Organizations and government entities have adopted a number of strategies to overcome biases in the selection process. Some strategies are focused on recruitment, others on hiring, and still others on retention.

The NFL has historically experienced similarly poor diversity figures. As a result, in 2003, the league implemented the Rooney Rule, which requires teams to interview at least one racial minority during the search for a new head coach.

Cynthia DuBois, of Northwestern University, analyzed the effects of the Rooney Rule to determine if the mandate resulted in increased diversity. Importantly, she also compared diversity in the NFL head coaching ranks to other groups, such as diversity among the top assistant coaches or diversity in the college ranks. In doing so, she could rule out the possibility of societal or industry changes.

She found that the Rooney Rule did, indeed, affect the hiring of minority NFL coaches. Specifically, relative to the two comparison groups, a racial minority was 19-21 percent more likely to fill an NFL head coaching vacancy in the post-Rooney era.

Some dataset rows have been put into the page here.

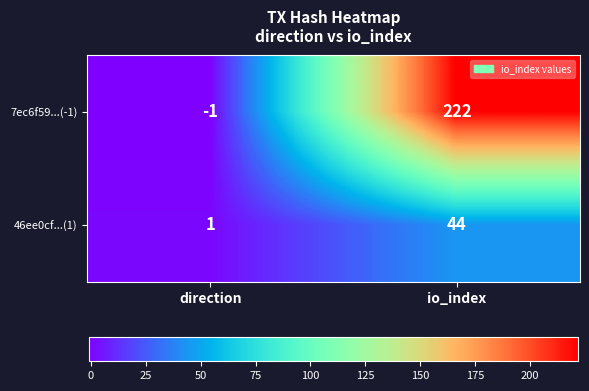

What is the total value across all series at io_index?

266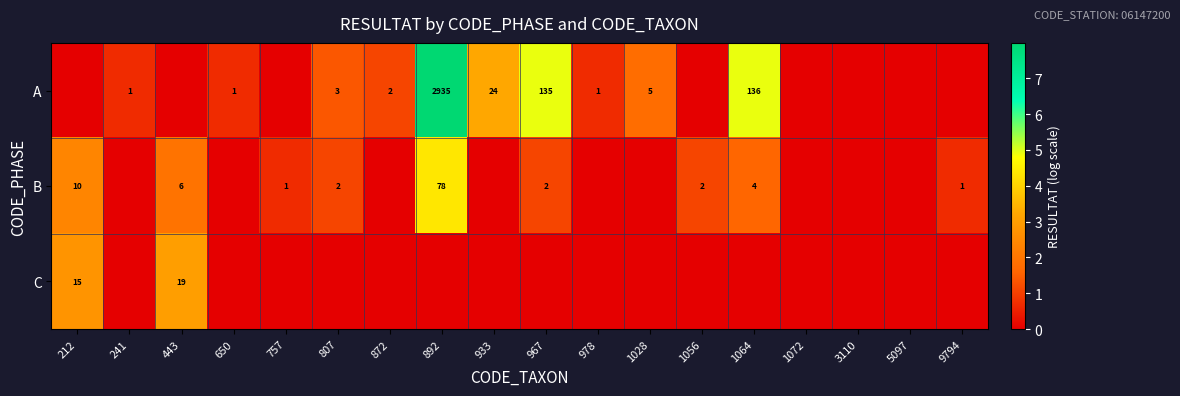

The value of A at 933 is 40. True or false?

False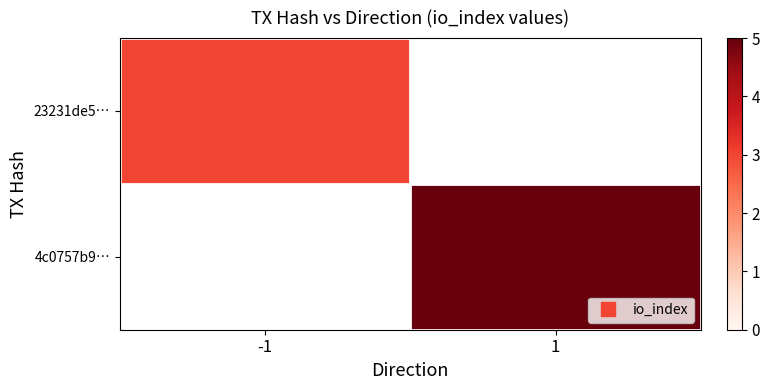

Between -1 and 1, which is larger?

1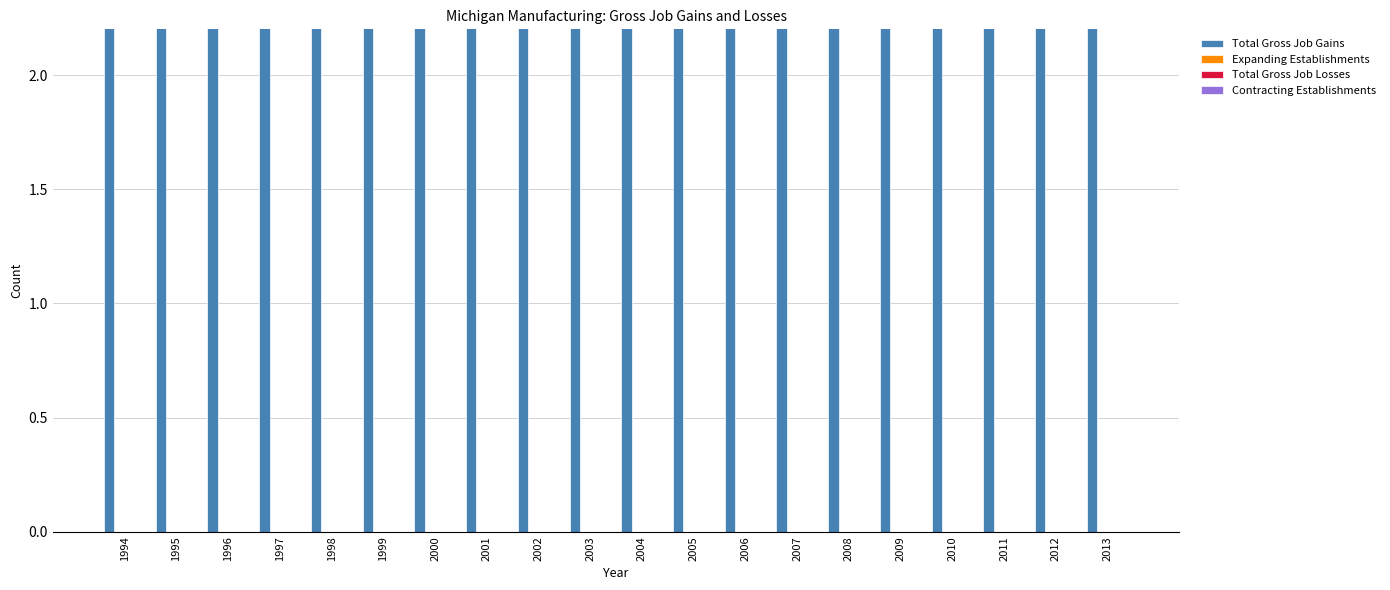

How many categories are shown in the chart?

20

DuBois’ findings show the value of the Rooney Rule. Importantly, NFL teams are not required to hire a certain number of minority coaches, but simply to interview one during the process. The findings raise the question of whether these strategies could be effective in other contexts, too, including the selection of college coaches, faculty members, or even CEO’s. If the NFL data are applicable across settings, requiring companies to interview at least one woman or one racial minority would go a long ways toward improving the diversity in leadership positions.